Intratumoural genomic architecture profiles of HGS ovarian cancer. Genomic copy number architecture of intrapatient samples using Circos; samples are arrayed in concentric circles as whole-genome profiles for cases 3 (A), 4 (B) and 5 (C). Colours represent the various copy number states: dark blue, segmental homozygous deletions; blue, hemizygous deletions; red, segmental gains; dark red, amplifications. Amplitude of each segment on the track represents the logR value of the segmental copy number change.

Figure 4

(A) Copy number alteration (CNA) and (B) fluorescence in situ hybridization (FISH) comparisons between right (a–e) and left (f–i) ovaries of case 4 at chromosome 20. The 20p control probe is labelled in spectrum green (Vysis, cat. no. 30–2520200), and Region 2 using BAC RP11-241P6 is labelled with spectrum orange (Vysis, Nick Translation Kit, cat. no. 32–801300). Right ovary (a–e) shows aneuploidic gain; left ovary (f–i) shows amplification of Region 2. (C) Both populations of cells carrying the chr20 CNA are found in the molecularly fixed, paraffin-embedded, early tubal high-grade serous carcinoma of the left fallopian tube (FT). FT FISH image corresponds to box inset in the H&E serial section shown at ×20 magnification. p53 immunopositivity highlights FT lesion in serial section, consistent with the presence of the same TP53 missense mutation (g.chr17, 7577565 T > C; c.716A > G; p.N239S) in all case 4 samples. Magnifications = (IHC image) ×20; (FISH images) ×63.

◆ **Questions to answer**:
1. Based on the ovarian cancer figure text, answer yes or no to whether each statement agrees with it, and quote the deciding words: (a) the left ovary of case 4 shows amplification of Region 2; (b) the 20p control probe is labelled in spectrum orange; (c) red marks hemizygous deletions.
2. From the ovarian cancer figure text, pull out the passage from "Intratumoural genomic architecture" to "copy number change.", word for word.

(Stored entries)
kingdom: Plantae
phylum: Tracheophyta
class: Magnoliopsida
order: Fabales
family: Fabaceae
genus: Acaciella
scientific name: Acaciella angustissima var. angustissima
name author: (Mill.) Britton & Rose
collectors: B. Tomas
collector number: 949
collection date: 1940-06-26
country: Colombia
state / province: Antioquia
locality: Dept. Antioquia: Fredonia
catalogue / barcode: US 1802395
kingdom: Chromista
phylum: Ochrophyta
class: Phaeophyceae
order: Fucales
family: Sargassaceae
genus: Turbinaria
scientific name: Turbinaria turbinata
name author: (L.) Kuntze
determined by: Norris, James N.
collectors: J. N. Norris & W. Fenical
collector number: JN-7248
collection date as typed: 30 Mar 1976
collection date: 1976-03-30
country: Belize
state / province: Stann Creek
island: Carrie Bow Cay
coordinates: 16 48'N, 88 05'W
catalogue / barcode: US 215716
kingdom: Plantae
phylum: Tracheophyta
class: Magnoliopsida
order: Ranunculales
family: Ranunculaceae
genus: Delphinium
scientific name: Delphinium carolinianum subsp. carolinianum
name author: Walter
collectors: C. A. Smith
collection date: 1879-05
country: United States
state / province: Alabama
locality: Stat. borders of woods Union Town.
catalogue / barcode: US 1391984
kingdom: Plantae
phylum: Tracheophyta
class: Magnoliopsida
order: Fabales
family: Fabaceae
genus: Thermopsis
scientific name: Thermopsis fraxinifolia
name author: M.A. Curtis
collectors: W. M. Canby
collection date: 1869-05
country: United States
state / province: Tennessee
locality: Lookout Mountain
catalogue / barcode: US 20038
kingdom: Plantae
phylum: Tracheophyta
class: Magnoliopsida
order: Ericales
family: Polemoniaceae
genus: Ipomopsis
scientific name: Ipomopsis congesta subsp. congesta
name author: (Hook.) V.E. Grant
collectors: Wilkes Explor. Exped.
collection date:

◆ **Task responses**:
1.
(a) Yes: "left ovary (f–i) shows amplification of Region 2"
(b) No: "The 20p control probe is labelled in spectrum green"
(c) No: "blue, hemizygous deletions; red, segmental gains"

2.
Intratumoural genomic architecture profiles of HGS ovarian cancer. Genomic copy number architecture of intrapatient samples using Circos; samples are arrayed in concentric circles as whole-genome profiles for cases 3 (A), 4 (B) and 5 (C). Colours represent the various copy number states: dark blue, segmental homozygous deletions; blue, hemizygous deletions; red, segmental gains; dark red, amplifications. Amplitude of each segment on the track represents the logR value of the segmental copy number change.